Craft brewers would still be allowed to do their own distribution under the proposed law. However, they would not be able to purchase or start up a distributor company that could sell other brands of beer. This means that small craft brewers cannot band together to start their own distributorship, as some have proposed.

As the number of distributors continues to shrink in Wisconsin, craft brewers fear that they will have less and less sales support from the state’s current distributors. Rather than get squeezed out of the market by distributors focused on the bigger brewers, craft brewers may start their own distributorships to promote smaller brewers in Wisconsin.

The reason craft brewers are not given a break under the law is because of a federal court decision in Illinois that prevents states from simply discriminating against out-of-state brewers. In order to prevent Anheuser-Busch from buying a distributor, everyone has to be prevented from buying distributors.

By the way, Anheuser-Busch has a ways to go before they even come close to their goal for self-distribution. There are 530 Anheuser-Busch distributors across the country. Anheuser-Busch owns only twelve of them and invests in another four.

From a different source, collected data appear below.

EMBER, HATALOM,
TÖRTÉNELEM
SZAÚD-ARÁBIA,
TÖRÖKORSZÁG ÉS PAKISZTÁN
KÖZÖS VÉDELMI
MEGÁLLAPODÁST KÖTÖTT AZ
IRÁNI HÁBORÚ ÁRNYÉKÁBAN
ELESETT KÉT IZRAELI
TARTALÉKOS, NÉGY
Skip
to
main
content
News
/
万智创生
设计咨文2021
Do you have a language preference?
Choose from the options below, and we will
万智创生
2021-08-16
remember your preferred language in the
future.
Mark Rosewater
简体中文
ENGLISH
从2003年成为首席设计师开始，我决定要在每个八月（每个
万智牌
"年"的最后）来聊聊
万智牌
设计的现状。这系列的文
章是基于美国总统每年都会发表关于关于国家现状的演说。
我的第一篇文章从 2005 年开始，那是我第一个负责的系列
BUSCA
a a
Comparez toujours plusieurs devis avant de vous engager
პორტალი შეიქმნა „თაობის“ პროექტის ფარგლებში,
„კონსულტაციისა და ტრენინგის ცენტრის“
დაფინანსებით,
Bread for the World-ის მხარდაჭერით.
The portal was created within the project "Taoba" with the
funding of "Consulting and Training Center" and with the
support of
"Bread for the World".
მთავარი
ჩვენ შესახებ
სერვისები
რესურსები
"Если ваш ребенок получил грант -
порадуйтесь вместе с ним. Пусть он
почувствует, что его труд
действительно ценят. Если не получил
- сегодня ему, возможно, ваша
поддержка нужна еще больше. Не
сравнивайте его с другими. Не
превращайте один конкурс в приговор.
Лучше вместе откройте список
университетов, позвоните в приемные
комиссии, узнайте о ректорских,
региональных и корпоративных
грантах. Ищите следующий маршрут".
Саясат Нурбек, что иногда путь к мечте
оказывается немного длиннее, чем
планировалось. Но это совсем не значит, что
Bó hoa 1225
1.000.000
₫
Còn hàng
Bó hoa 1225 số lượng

The law would also create set the minimum number of retail customers at 25 before a potential distributor could apply for a wholesale license. That is clearly an anti-competitive move to prevent new distributorships from starting up, a concern again for craft brewers. Instead of being able to sell their products to five or six stores to get their business going, they will face a much steeper number of customers requiring greater initial costs.

Imagine any other business trying to start out being told they have to have a minimum number of customers before they can actually open their doors. It’s as if both parties in the legislature think a business can only be started if it’s promoted by Groupon.

Craft brewers would also lose their ability to have retail licenses. Instead of being able to set up small tap rooms that would feature their product as well as the products of other craft brewers, the new law would prevent the craft brewer from setting up more than a location at the brewery to sell their product and one other location. It would also prevent craft breweries from selling their retail locations if they become successful entities.

The law also prevents wholesalers from investing in craft brewers, but it does not prevent wholesalers from investing in publicly traded breweries. Under the proposed change to the law, craft brewers would be effectively cut off from a source of capital from a group of investors that would know their products best.

Here is the problem with including public policy issues in the budget process rather than deal with them separately. While some would argue that limiting competition may protect jobs, others would argue that opening up the brewing industry to more competition will produce more jobs. Including the policy change as one small item in a much larger state budget prevents the needed public policy discussion needed before legislators consider voting on it.

It’s also a problem with trying to pick economic winners and losers as government policy, something Governor Scott Walker and his fellow Republicans campaigned against last year. Protectionism for one large brewer that still has extensive operations in Wisconsin despite moving its corporate headquarters to Chicago can have an adverse affect on those smaller breweries that just might be the next big job provider of the future.

Wisconsin’s craft brewers are just 5% of the state’s beer market right now. However, it’s an industry that’s growing. Nationally craft brewers grew 11% last year. Wisconsin is poised to take advantage of that trend but only if it encourages more competition and more opportunities for growth for the state’s craft brewers.

We should be less concerned about the Anheuser-Busch threat to MillerCoors and more concerned about the dreams of a plumber who may have found his true calling. That’s something we can all drink to.